═════ Page text ═════

I'm reading a book called "Thinking in the Shadow of Feelings". Found it down my basement and picked it up, turns out it's a very good read and has some interesting insights on love and why breakups are so difficult on people. I've written a few excerpts here that I thought were interesting.

 

What do you think?

 

 

We sometimes enjoy being alone, but we never enjoy being lonely. We at least have our own company to give us solace when alone, but we are only in the company of fear when lonely. The essence of loneliness is emptiness, and the essence of emptiness is terror. In loneliness a person often behaves as if he or she were drowning, grabbing at anything or anyone. The emptiness of a lonely weekend can be more terrifying than any real danger in the real world. A gaping nothingness. Two days without work make the three nights around them very long, black, and bleak. Too much time for rest and recreation is a severe punishment for those who are very restless inside: It proves almost endless opportunities to experience panic. Many single people rush to congregate in crowded bars at such times to establish some form of human contact. The dominant mood at the "Thank God It's Friday" pubs is hardly thankfulness. It is anxiety. It is only superficially true that the very nervous young men and women who mingle there are looking desperately for sex partners. In fact they are looking for something much more important, although not necessarily knowingly: at least short-term companionship to relieve the frightening anxiety of loneliness. A warm body is the classic antidote to the cold grip of panic. The fear of abandonment is present in men and in women, in the young and old, in all relationships. Divorced or widowed men and women often rush into a new marriage essentially to avoid this fear, although they usually deny having it in the first place. Yet, without it, nobody would get entangled so quickly in anew serious relationship. People marry, they have children, join clubs and causes, mix socially, and they form alliances and friendships with other people as well as with dogs, cats, birds, and other pets-all to avoid loneliness, or at least to lessen it.

═════ Given data ═════

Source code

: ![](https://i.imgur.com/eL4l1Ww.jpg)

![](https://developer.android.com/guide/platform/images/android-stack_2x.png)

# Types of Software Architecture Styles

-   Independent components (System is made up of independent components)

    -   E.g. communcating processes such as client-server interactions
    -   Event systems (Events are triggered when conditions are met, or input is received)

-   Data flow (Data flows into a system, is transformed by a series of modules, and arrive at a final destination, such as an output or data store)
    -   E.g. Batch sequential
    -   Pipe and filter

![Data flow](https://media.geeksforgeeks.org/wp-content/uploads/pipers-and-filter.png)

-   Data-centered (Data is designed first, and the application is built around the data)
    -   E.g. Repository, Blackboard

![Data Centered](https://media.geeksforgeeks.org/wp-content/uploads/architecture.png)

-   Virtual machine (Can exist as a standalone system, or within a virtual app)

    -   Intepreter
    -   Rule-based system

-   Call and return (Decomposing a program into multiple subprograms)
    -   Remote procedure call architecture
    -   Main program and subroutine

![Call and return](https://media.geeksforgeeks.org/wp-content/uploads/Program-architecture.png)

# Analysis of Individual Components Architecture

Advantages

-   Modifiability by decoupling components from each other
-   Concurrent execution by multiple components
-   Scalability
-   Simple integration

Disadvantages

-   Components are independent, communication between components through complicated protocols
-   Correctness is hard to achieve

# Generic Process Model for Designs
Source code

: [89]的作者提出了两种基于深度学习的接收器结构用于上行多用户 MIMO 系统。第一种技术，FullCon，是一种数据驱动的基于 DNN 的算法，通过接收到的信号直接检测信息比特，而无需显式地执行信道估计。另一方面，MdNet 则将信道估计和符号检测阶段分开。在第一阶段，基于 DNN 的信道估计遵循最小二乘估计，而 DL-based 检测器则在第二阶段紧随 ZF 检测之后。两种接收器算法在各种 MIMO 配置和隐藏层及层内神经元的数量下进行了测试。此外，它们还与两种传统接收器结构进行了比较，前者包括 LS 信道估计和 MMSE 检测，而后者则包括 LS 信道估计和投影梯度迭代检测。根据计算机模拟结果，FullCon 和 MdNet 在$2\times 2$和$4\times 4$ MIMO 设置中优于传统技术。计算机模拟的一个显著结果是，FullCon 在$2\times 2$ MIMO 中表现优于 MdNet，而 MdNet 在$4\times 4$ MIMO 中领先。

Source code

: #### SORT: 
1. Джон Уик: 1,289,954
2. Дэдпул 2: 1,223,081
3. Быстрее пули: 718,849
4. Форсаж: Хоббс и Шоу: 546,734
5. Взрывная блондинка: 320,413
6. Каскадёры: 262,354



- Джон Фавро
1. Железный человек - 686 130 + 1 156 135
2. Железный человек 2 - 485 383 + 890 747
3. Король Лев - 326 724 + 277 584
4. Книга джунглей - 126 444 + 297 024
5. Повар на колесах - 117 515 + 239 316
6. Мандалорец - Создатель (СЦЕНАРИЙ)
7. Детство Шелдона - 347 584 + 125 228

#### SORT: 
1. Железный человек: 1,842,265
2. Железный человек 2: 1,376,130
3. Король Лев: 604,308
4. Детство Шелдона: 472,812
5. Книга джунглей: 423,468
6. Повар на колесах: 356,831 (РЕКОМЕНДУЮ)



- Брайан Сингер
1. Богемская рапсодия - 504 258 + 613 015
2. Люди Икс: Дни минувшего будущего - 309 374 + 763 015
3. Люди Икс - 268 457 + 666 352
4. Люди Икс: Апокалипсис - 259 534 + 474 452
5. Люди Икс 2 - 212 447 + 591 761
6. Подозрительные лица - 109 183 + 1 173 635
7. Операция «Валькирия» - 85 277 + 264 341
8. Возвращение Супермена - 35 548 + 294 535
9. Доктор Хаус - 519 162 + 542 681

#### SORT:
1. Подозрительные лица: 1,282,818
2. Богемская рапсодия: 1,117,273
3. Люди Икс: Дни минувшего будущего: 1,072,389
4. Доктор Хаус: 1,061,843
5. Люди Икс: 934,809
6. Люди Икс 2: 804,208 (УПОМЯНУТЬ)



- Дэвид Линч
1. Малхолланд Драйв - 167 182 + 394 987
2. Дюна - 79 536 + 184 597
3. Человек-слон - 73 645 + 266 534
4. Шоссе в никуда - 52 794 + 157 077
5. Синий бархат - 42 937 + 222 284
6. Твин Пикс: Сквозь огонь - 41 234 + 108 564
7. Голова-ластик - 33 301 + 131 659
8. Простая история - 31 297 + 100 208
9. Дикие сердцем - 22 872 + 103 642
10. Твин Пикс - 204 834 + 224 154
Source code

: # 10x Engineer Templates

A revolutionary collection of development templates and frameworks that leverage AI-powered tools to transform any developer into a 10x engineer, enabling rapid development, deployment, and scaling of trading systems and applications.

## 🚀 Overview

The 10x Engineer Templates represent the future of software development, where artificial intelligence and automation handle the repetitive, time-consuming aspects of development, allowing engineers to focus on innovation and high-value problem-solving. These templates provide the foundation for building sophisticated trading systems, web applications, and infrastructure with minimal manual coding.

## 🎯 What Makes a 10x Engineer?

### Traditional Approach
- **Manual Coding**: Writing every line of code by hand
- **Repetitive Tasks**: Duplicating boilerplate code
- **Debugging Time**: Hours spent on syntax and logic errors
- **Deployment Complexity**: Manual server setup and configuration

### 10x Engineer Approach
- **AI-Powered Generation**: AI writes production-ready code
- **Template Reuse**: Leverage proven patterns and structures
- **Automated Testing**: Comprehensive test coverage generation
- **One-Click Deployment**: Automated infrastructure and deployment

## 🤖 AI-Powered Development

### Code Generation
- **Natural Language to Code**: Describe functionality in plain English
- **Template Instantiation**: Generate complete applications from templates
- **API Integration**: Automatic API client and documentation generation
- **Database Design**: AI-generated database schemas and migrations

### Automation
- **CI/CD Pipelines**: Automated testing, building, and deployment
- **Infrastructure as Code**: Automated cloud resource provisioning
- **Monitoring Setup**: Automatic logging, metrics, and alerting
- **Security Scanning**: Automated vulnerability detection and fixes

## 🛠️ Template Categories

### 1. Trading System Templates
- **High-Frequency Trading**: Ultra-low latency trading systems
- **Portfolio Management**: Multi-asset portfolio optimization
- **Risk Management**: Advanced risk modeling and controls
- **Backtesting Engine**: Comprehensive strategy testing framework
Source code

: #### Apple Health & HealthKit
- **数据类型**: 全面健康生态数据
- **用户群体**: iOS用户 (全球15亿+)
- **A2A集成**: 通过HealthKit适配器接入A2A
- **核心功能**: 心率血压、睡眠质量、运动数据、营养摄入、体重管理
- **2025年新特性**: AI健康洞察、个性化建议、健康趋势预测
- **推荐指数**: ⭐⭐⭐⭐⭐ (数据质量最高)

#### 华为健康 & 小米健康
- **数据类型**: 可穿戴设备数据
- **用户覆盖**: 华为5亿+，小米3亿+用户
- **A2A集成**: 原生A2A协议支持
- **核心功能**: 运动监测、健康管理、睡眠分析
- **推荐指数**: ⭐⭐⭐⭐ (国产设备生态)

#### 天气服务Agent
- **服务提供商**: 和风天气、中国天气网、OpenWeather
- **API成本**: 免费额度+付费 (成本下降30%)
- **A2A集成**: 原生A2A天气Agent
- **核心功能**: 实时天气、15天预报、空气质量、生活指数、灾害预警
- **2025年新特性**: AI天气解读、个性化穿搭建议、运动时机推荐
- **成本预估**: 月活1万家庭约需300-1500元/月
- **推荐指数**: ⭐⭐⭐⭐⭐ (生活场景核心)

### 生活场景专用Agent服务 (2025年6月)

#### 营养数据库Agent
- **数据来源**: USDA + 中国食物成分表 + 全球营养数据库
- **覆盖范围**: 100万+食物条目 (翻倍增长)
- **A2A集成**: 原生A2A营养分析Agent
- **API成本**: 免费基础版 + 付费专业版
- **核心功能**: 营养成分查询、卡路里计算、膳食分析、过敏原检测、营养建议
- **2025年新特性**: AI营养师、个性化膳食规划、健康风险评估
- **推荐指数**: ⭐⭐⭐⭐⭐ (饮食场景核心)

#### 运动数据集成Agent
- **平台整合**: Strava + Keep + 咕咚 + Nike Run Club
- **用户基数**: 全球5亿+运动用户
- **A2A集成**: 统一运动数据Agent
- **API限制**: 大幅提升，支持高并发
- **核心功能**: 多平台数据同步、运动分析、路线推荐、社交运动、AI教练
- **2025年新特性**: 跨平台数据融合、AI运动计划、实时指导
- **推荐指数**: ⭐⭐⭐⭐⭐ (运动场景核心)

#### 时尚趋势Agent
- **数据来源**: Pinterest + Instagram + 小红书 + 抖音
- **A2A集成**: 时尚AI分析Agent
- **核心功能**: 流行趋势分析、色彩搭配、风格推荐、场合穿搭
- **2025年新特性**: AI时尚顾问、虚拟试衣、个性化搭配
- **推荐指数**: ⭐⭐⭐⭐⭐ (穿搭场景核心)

═════

What the task requires: In the text on loneliness, what is named as the dominant mood at the "Thank God It's Friday" pubs?

Output below: Anxiety.